There is a small beach village close to Venice called Caorle Beach. It's nice to spend a week-end off, even in winter time. It really resembles Venice in miniature; you can go for a stroll in the centre, shop, have a coffee or a cup of gelato or simply make the long walk along the banks till you reach the lighthouse.
As we arrived the weather was windy and cloudy so we started off with an afternoon break: coffee and patisserie sweets. The café was very cosy and warm.
An hour later we went for a walk and I took pictures of the picturesque houses around this small town. I liked the vivid and cheerful colours that, even in an inclement day, could light my mood up. Purple, pink, yellow and light blue mixed up together, too quirky and funny.
When you take the stairs you have three possibilities.
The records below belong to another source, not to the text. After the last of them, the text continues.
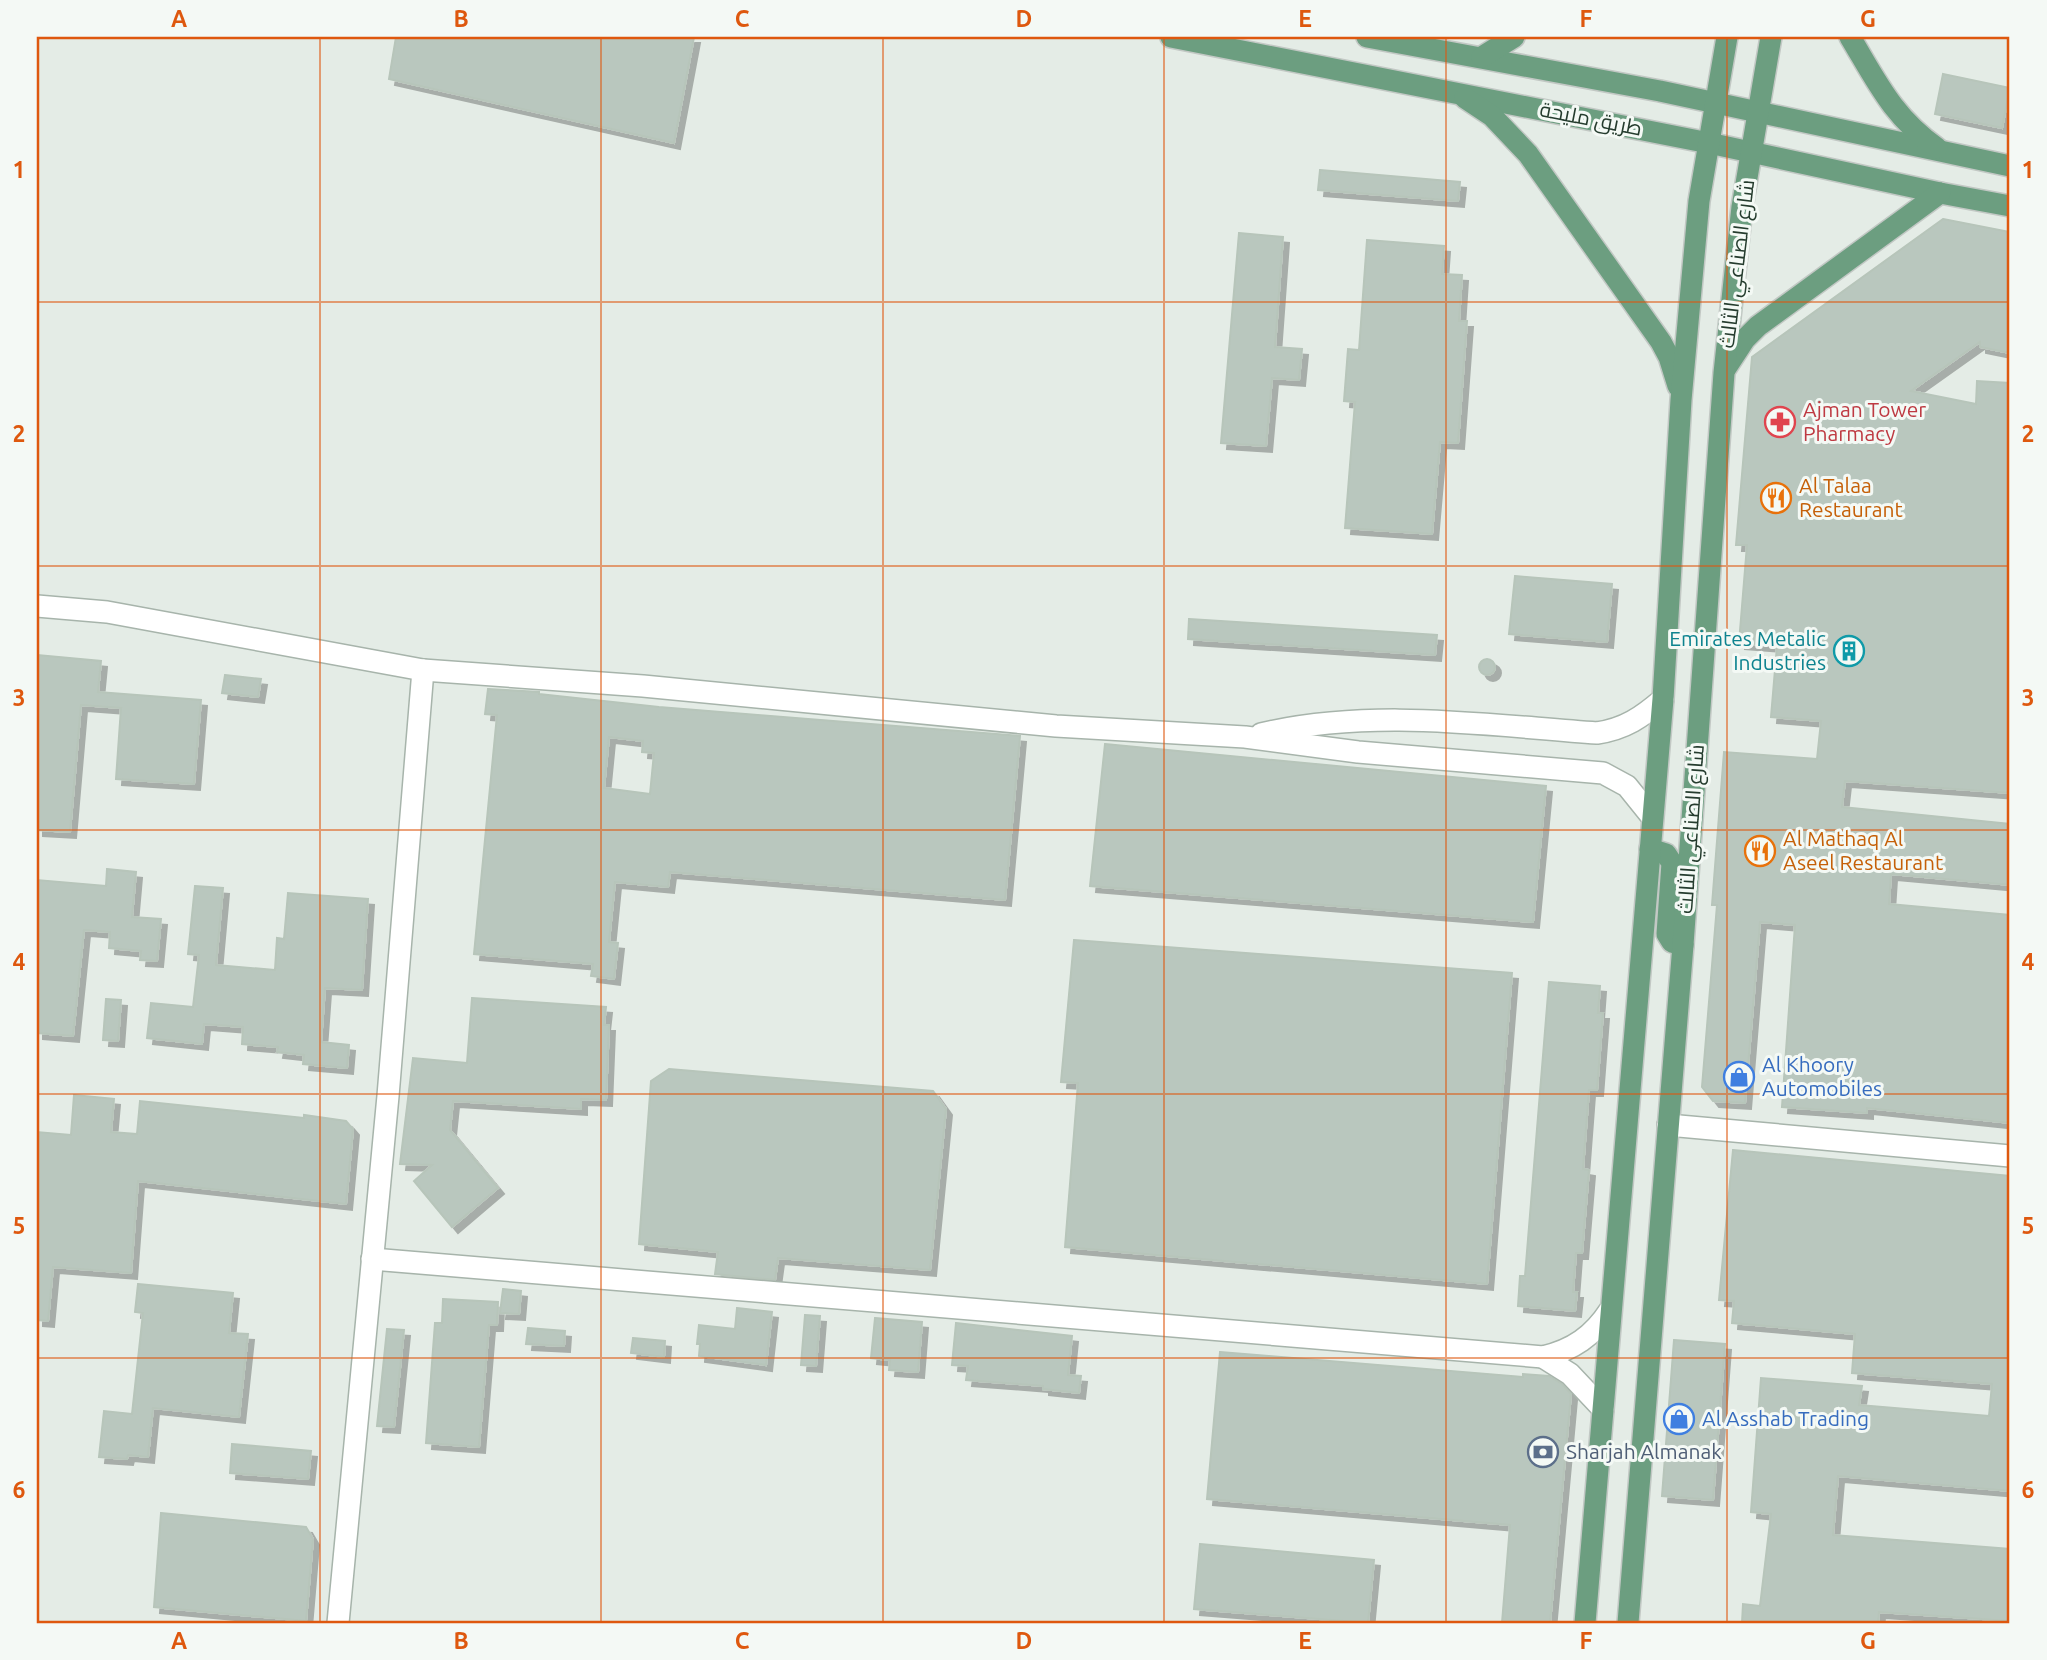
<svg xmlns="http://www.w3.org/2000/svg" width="2047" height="1660" font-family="Ubuntu,Cairo,sans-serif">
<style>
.building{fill:#b9c7be;stroke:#b7c5ba;stroke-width:2;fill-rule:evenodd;filter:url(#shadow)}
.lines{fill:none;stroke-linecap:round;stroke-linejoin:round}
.minor-casing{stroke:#a7b4ab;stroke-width:24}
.major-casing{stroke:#c2c8c4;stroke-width:24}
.minor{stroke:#fff;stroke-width:21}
.major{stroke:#6c9e80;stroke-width:21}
.grid{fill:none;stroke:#de580e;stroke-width:2;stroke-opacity:0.55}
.labels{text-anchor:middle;stroke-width:6;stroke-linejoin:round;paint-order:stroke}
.street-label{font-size:21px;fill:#253c2e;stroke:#f4f9f5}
.health-label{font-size:21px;fill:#be3a42;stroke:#f4f9f5;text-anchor:start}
.food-label{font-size:21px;fill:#c56008;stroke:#f4f9f5;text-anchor:start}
.culture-label{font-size:21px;fill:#0d838f;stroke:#f4f9f5;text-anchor:end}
.shop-label{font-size:21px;fill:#366cbe;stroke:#f4f9f5;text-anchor:start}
.service-label{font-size:21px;fill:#4e5e75;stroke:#f4f9f5;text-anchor:start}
.neatline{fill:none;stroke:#de580e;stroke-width:2.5}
.grid-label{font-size:23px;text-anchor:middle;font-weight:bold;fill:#de580e}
</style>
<defs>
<filter id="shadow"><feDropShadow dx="6" dy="6" stdDeviation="0" flood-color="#0004"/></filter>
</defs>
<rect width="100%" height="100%" fill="#e4ece6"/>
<g class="building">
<polygon points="396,37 694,37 674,143 389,79"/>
<polygon points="1943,74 2010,88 2002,128 1935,114"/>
<polygon points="1320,170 1460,182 1458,201 1318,190"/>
<polygon points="1943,219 2010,232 2010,353 1980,347 1980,342 1911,391 1976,404 1977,381 2010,383 2010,793 1845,781 1842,807 2010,824 2010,885 1891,874 1889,904 2010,915 2010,1123 1867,1108 1867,1113 1782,1107 1795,925 1760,922 1745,1103 1713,1101 1702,1087 1717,905 1712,905 1724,752 1817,759 1821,721 1771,717 1777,646 1739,643 1747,545 1736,545 1752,357"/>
<polygon points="1239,233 1283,237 1275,347 1302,349 1299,380 1272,378 1266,446 1221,443"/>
<polygon points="1367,240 1444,246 1442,274 1462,275 1459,321 1467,321 1458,443 1440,442 1432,534 1345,528 1355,402 1344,401 1348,349 1359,350"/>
<polygon points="1515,576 1612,584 1607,642 1509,634"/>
<polygon points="1189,619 1437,635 1435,655 1188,639"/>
<polygon points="37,655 101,661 98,692 201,700 194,784 116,779 121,708 81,705 70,832 37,830"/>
<circle cx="1487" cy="667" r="8"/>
<polygon points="225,675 261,679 258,697 222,693"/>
<path d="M488,689L539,692V694L659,707L1020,736L1005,900L670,872L668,887L615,882L609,942L618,943L614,979L591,976L593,964L474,954L497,715L485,714ZM609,737L643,741L642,752L654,753L650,794L604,788Z"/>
<polygon points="1105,744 1546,786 1533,922 1090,886"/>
<polygon points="107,869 136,872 132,917 161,919 157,961 140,960 141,951 109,948 110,932 84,930 73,1036 37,1033 37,880 106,886"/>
<polygon points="195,886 223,888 216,965 275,970 277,938 284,939 288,893 368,899 362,990 325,988 321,1042 349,1045 347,1068 303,1064 304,1055 277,1052 278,1047 242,1044 243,1027 204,1024 202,1044 147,1038 151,1003 193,1007 199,955 188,954"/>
<polygon points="1074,940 1512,973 1487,1284 1065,1247 1078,1083 1061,1082"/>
<polygon points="1549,982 1600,986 1598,1013 1603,1013 1597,1090 1589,1090 1583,1169 1589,1170 1582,1253 1576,1253 1573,1292 1577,1292 1575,1311 1518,1306 1520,1276 1525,1276"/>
<polygon points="472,998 606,1007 604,1025 609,1025 606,1100 581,1099 581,1109 453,1101 450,1130 498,1188 452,1227 414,1181 432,1165 400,1164 413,1058 467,1063"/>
<polygon points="106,999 121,1000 118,1041 103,1040"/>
<polygon points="669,1069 933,1091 946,1109 930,1270 778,1258 775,1280 733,1276 715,1274 718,1252 639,1244 651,1081"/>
<polygon points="74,1095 114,1099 111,1132 137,1134 140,1101 304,1118 304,1115 346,1121 353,1129 346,1204 138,1181 131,1273 53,1267 48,1321 37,1320 37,1132 71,1135"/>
<polygon points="1733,1150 2010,1176 2010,1491 1838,1476 1833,1535 2010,1549 2010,1621 1879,1612 1878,1623 1742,1623 1743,1604 1760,1606 1771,1514 1751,1512 1761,1378 1862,1386 1859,1405 1989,1416 1992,1384 1852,1373 1855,1334 1732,1323 1734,1301 1719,1300"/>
<polygon points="138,1284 233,1293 229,1333 248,1334 239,1417 153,1408 148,1457 128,1455 127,1459 99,1457 104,1411 132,1414 143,1313 135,1312"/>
<polygon points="503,1289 521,1291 519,1314 500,1313"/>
<polygon points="443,1299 498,1302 497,1325 489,1325 479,1447 426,1443 435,1323 442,1323"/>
<polygon points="737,1308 772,1312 766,1365 699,1356 700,1344 697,1344 699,1325 735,1329"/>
<polygon points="805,1315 820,1316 816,1366 801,1365"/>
<polygon points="875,1318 922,1322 918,1372 889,1370 890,1360 871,1358"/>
<polygon points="956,1323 1072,1336 1068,1375 1081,1376 1079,1393 1043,1389 1043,1386 966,1380 968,1366 952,1365"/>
<polygon points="528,1328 565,1331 564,1346 526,1344"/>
<polygon points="387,1329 404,1330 394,1427 377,1426"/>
<polygon points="633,1338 665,1341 664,1357 631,1353"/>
<polygon points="1674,1340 1725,1344 1713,1500 1662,1496"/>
<polygon points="1220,1352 1523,1377 1523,1374 1549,1376 1562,1384 1571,1394 1550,1623 1502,1623 1510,1525 1207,1499"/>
<polygon points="232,1444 311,1451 308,1479 230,1473"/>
<polygon points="161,1513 306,1527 313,1539 306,1621 154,1607"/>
<polygon points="1200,1544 1374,1560 1368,1623 1194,1609"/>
</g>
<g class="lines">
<g class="minor-casing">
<g id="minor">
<polyline points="37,606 107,612 423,670 643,686 1056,726 1245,737 1358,752 1603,773 1627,786 1652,817"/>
<path d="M1261,734C1373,708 1484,725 1597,733C1625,729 1642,717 1663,699"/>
<polyline points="1668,1125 2010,1156"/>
<path d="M372,1259L1543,1357C1573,1350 1593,1336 1610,1310"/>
<polyline points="1543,1357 1570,1374 1603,1409"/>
<polyline points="338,1623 388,1096 423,670"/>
</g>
</g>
<g class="major-casing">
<g id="major">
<polyline points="1171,37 1709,143 1940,193 2010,206"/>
<polyline points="1367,37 1660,91 2010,166"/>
<path d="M1850,37C1877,82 1893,117 1937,148"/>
<polyline points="1482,57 1514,37"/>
<polyline points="1465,98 1492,116 1528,154 1661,342 1669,357 1678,386"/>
<polyline points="1726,368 1745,339 1758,326 1940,193"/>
<polyline points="1650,849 1666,854 1672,863 1667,934 1672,942 1683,945"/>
<polyline points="1585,1623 1663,699 1681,400 1699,201 1727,37"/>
<polyline points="1628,1623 1683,945 1724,373 1742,207 1771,37"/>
</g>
</g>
<use href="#minor" class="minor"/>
<use href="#major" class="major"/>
</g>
<path class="grid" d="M320,37V1623M601,37V1623M883,37V1623M1164,37V1623M1446,37V1623M1727,37V1623M37,302H2010M37,566H2010M37,830H2010M37,1094H2010M37,1358H2010"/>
<defs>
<g id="pharmacy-ring" transform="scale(1.575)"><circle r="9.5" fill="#f4f9f5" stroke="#e0444e" stroke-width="1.5"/><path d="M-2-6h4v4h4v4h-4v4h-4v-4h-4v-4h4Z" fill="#e0444e"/></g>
<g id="restaurant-ring" transform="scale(1.575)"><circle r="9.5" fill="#f4f9f5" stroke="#e8710a" stroke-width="1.5"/><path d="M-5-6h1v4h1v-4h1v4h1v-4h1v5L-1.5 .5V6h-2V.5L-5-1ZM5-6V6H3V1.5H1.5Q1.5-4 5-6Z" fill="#e8710a"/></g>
<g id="building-ring" transform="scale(1.575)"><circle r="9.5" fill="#f4f9f5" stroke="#0f9aa8" stroke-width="1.5"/><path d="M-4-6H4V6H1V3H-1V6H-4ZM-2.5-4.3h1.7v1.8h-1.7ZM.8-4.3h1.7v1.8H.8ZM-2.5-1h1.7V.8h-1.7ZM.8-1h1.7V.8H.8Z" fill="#0f9aa8"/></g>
<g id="shop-ring" transform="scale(1.575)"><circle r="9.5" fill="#f4f9f5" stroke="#3f7fe0" stroke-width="1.5"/><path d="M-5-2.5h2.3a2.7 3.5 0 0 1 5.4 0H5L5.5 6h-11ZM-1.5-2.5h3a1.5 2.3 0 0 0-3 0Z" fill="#3f7fe0"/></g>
<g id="bank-ring" transform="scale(1.575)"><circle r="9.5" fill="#f4f9f5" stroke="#5c6f8a" stroke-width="1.5"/><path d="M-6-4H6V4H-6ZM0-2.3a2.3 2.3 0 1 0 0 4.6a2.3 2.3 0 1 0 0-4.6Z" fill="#5c6f8a"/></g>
</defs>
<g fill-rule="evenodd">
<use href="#pharmacy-ring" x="1780" y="422"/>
<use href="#restaurant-ring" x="1776" y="498"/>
<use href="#building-ring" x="1849" y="651"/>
<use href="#restaurant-ring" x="1760" y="851"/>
<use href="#shop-ring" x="1739" y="1077"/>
<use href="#shop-ring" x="1679" y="1419"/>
<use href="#bank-ring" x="1543" y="1452"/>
</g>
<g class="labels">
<g class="street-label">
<text transform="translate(1591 119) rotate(11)" y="7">طريق مليحة</text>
<text transform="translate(1737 264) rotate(-83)" y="7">شارع الصناعي الثالث</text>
<text transform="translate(1691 829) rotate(-86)" y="7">شارع الصناعي الثالث</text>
</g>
<g class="health-label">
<text x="1803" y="417">Ajman Tower<tspan x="1803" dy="24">Pharmacy</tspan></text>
</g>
<g class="food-label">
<text x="1799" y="493">Al Talaa<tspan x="1799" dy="24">Restaurant</tspan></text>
<text x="1783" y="846">Al Mathaq Al<tspan x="1783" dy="24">Aseel Restaurant</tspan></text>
</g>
<g class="culture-label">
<text x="1826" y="646">Emirates Metalic<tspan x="1826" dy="24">Industries</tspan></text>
</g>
<g class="shop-label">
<text x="1762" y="1072">Al Khoory<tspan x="1762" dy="24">Automobiles</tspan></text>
<text x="1702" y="1426">Al Asshab Trading</text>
</g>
<g class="service-label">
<text x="1566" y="1459">Sharjah Almanak</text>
</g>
</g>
<rect width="2047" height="1660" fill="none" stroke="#f4f9f5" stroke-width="77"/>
<rect x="38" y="38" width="1970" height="1584" class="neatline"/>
<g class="grid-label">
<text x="179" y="27">A</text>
<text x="461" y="27">B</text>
<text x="742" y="27">C</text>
<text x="1024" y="27">D</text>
<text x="1305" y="27">E</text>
<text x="1586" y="27">F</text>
<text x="1868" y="27">G</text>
<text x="19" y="178">1</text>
<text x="2028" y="178">1</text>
<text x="19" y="442">2</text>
<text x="2028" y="442">2</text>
<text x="19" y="706">3</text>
<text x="2028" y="706">3</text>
<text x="19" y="970">4</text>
<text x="2028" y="970">4</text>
<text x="19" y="1234">5</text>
<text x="2028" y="1234">5</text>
<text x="19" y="1498">6</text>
<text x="2028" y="1498">6</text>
<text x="179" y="1649">A</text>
<text x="461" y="1649">B</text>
<text x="742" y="1649">C</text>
<text x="1024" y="1649">D</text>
<text x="1305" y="1649">E</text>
<text x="1586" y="1649">F</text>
<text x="1868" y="1649">G</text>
</g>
</svg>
The first is to stare at the sea as you were in a Friedrich painting, or secondly turn to your left side and go reach the lighthouse then, eventually, turn to your right and proceed along the beach. You will notice stone barriers forming the banks but if you look at them carefully, you will discover that some of those stone have been excavated and moulded to result into sculptures.
Unfortunately, without sun and light I could not take a decent photo, but if you pay a little bit of attention, on the foreground there is a stone with Jesus' face carved on it.
Before dinner time my friends and I stopped by a little restaurant for a snack. In this city-beach it is very popular to have the Italian version of "fish and chips" that is tastier and healthier than the others' around the world, as all my experience tells me. To order it you must say you would like to try the "frittura" or "fritto misto", that are the right words. Simple presentation of dish, very appealing and light on fried oil.
The inhabitants here are quite creative, even though most of the population is engaged within the fishing activity, as the main source of productivity (secondly it comes the tourism from Germany and East Europe countries). I was quite mesmerized to discover across the narrow street a replica-portrait of Louis XIV, King of France, painted in a house wall. That was attracting curious people to see it and others conversing on who was that person, that, despite its importance and history, found any place in their minds. Overall, the scene was highly suggestive.